Maior acervo de discos de 78 rpm de MPB será futuramente disponibilizado ao público

O Instituto Moreira Salles adquiriu o maior acervo particular de discos de 78 rotações de música popular brasileira do País, reunido pelo pesquisador e colecionador Leon Barg, falecido em 2009.
O acervo abrange cerca de 31 mil lançamentos das primeiras seis décadas dos 1900. A estimativa do IMS é de que a coleção corresponda a 80% de toda a discografia nacional lançada no período: de artistas célebres como Carmen Miranda e Francisco Alves a títulos pouco conhecidos de gravadoras pequenas de todas as regiões brasileiras.
Foto: www.jws.com.br - Reprodução
O pesquisador e maior colecionador de discos de música brasileira, Leon Barg, 79 anos, faleceu em 12 de outubro de 2009, em Curitiba, cidade que adotou nos anos 1950 e onde vivia com sua família. Suas filhas trabalhavam com ele em sua gravadora Revivendo, especializado em relançar em CD os mais importantes discos de 78 rpm e LPs (principalmente) nacionais. Todos os títulos lançados saíram da coleção do próprio pesquisador, que contava com um acervo com mais de 120 mil exemplares.

> Material fornecido

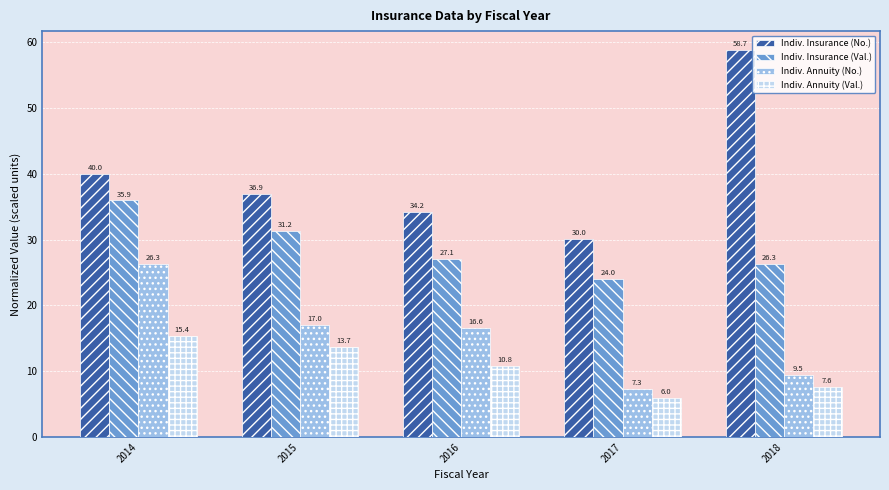

Which series has the widest spread of values?

Indiv. Insurance (No.)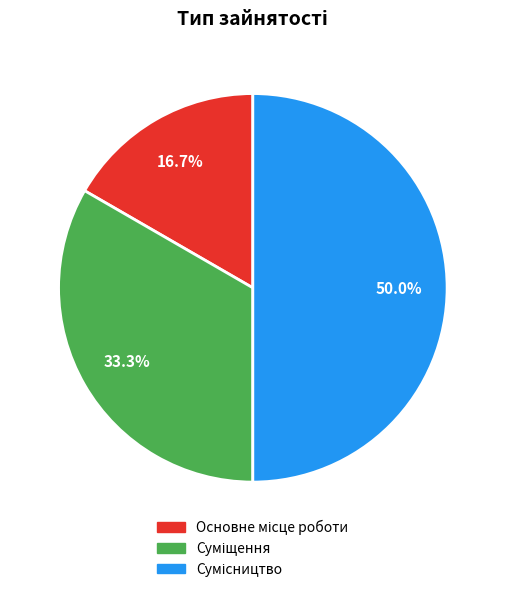

How many slices are in this pie chart?

3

> Suas instruções
As afirmações a seguir concordam com o texto sobre o acervo de Leon Barg? Responda sim ou não a cada uma e cite, entre aspas, as palavras do texto que decidem.
1. Leon Barg morreu em Curitiba.
2. O acervo adquirido pelo Instituto Moreira Salles abrange cerca de 120 mil lançamentos.
3. A gravadora Revivendo relançava discos em CD.

> Tarefa concluída
1. Sim: "faleceu em 12 de outubro de 2009, em Curitiba".
2. Não: "O acervo abrange cerca de 31 mil lançamentos".
3. Sim: "especializado em relançar em CD os mais importantes discos de 78 rpm e LPs (principalmente) nacionais".